Q. : Le ministre de la Défense, Charles Millon, occupait lors de la réunion de Bruxelles le siège qui était vacant depuis trente ans, depuis que le général de Gaulle avait quitté le commandement intégré en 1966. Charles Millon, vous êtes notre invité, bonjour monsieur le ministre ! Avec Frédéric Jeannot, nous allons évoquer cette rénovation de l'OTAN. Est-ce que ce rapprochement est un petit peu, en quelque sorte, le retour de l'enfant prodigue ?

R. : Pas du tout, la France ne réintègre pas, la France ne reprend pas sa place, la France ne revient pas, la France participe à la construction, à la définition d'une alliance nouvelle.

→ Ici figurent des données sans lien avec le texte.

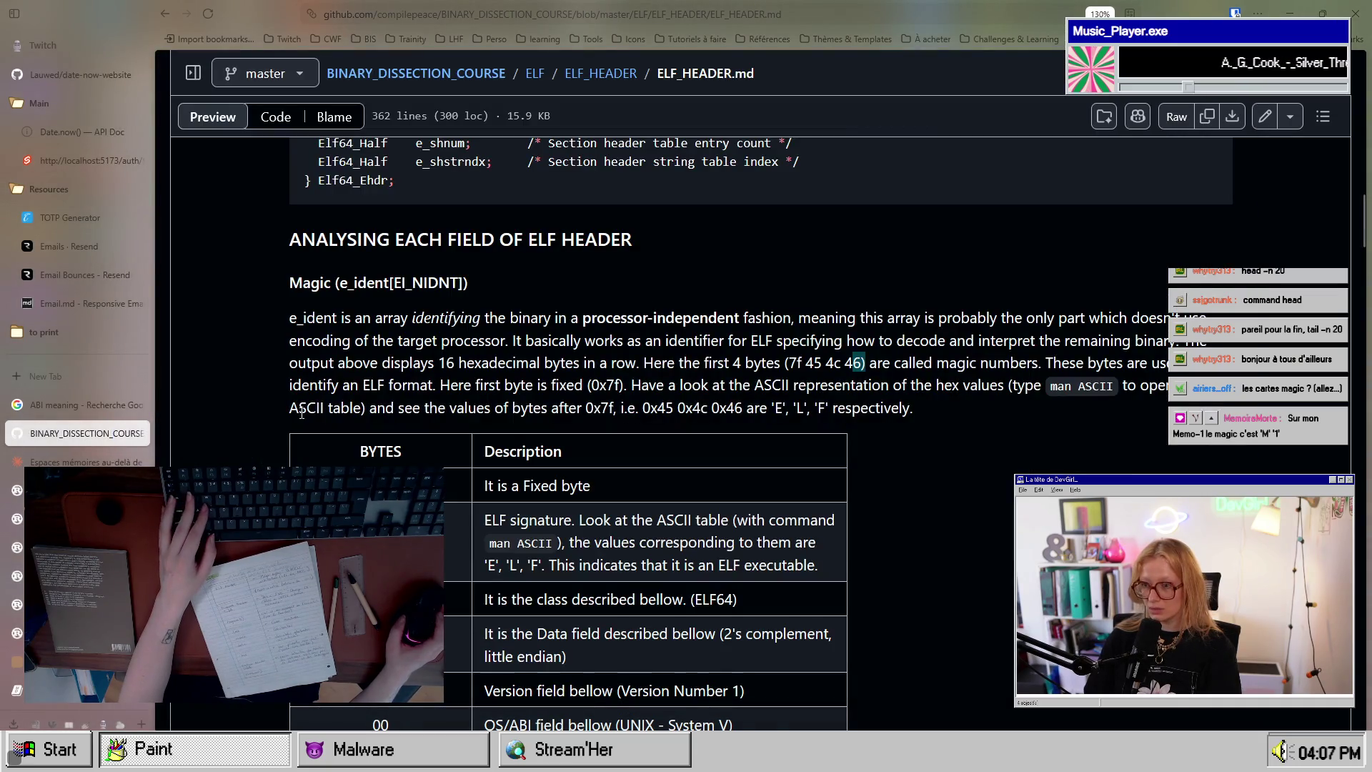
{"action": "key", "text": "alt+Tab"}
{"action": "key", "text": "alt+Tab"}
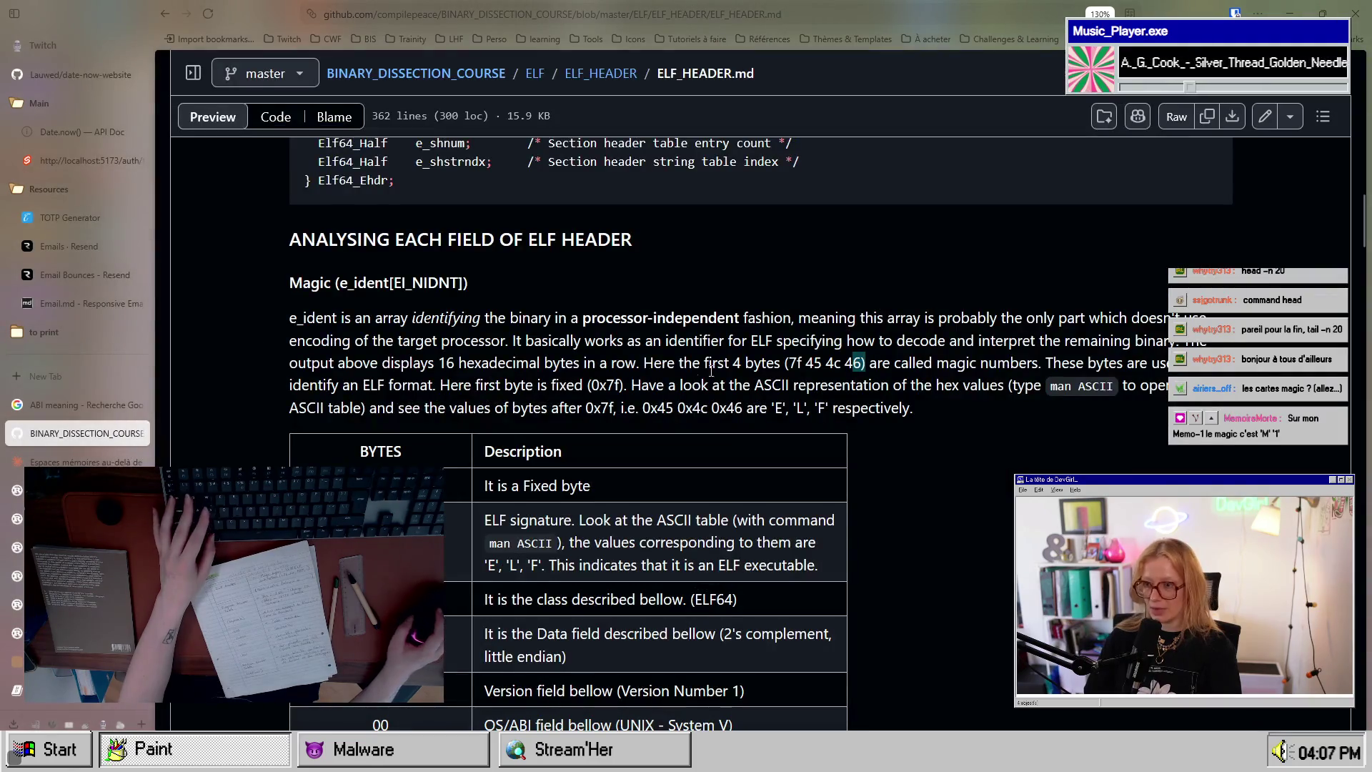
{"action": "key", "text": "alt+Tab"}
{"action": "left_click_drag", "start_coordinate": [227, 310], "coordinate": [243, 315]}
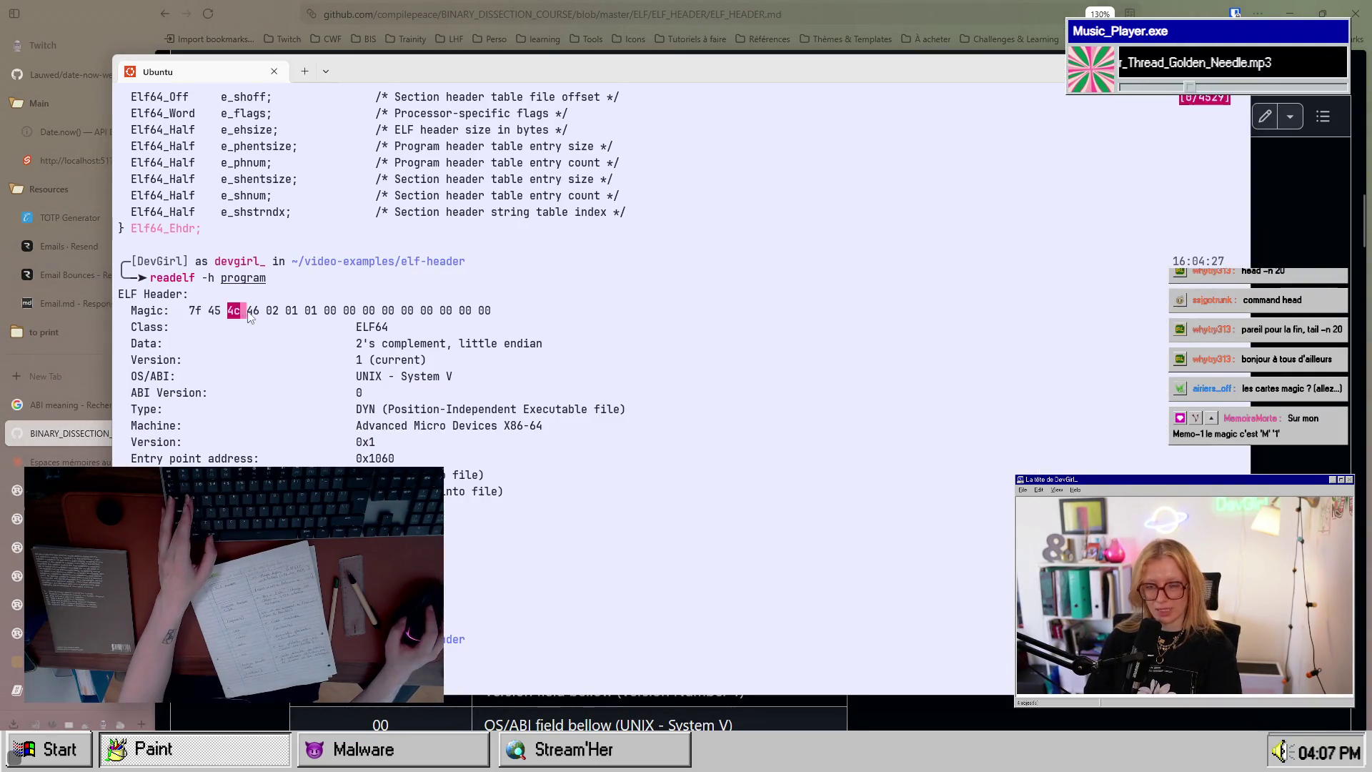
Step: Highlight the notes explaining that 0x45 0x4c 0x46 spell ELF in ASCII
{"action": "key", "text": "alt+Tab"}
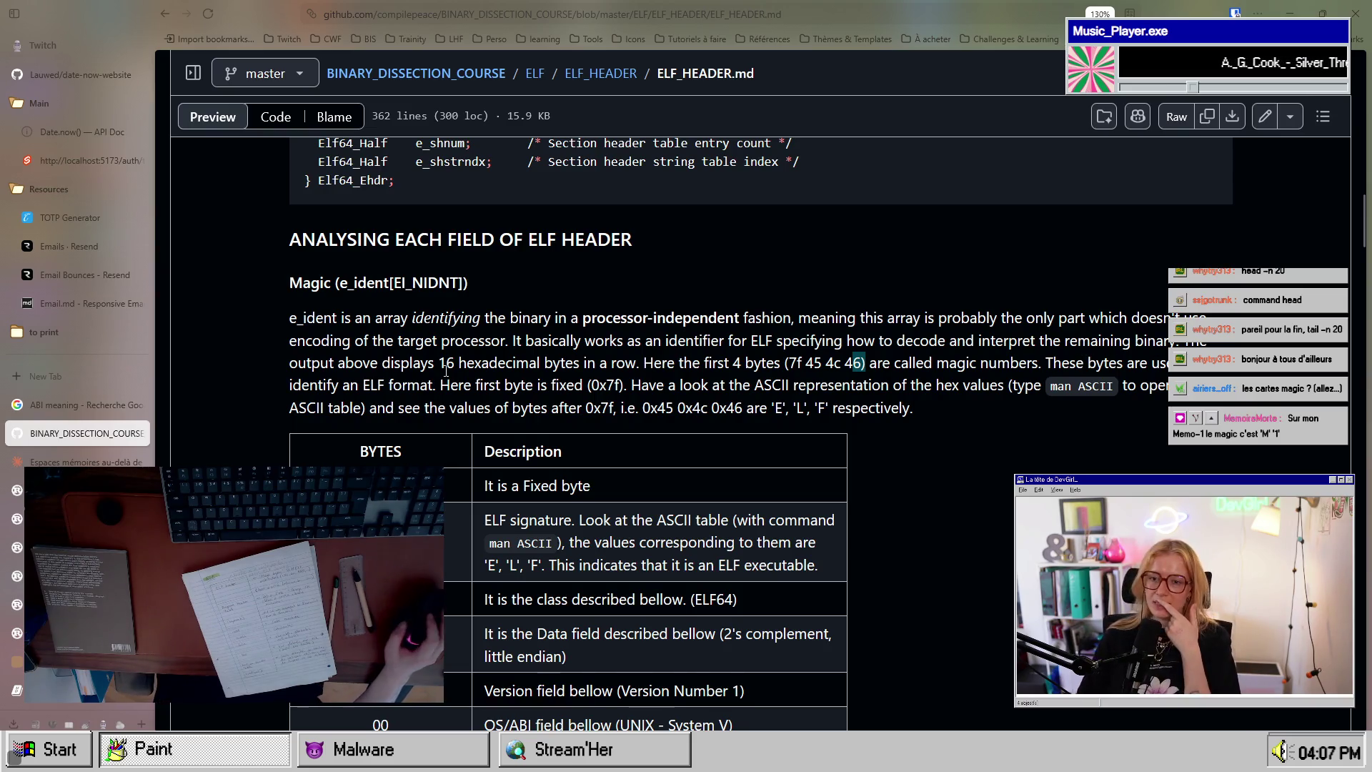
{"action": "left_click_drag", "start_coordinate": [359, 386], "coordinate": [603, 387]}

Et, c'est la raison pour laquelle hier, j'ai siégé avec les quinze autres ministres de l'Alliance atlantique, car depuis la réunion de Berlin, il a été décidé de donner une seconde jeunesse à l'Alliance atlantique et de permettre, à travers une affirmation d'une identité européenne de défense, de permettre à l'Alliance atlantique d'avoir des moyens plus adaptés aux situations tels que nous les connaissons aujourd'hui.

Q. : La France n'est pas la seule à chercher depuis assez longtemps à conforter un pilier européen de défense, est-ce qu'elle y est parvenue et en quoi consiste-t-il ?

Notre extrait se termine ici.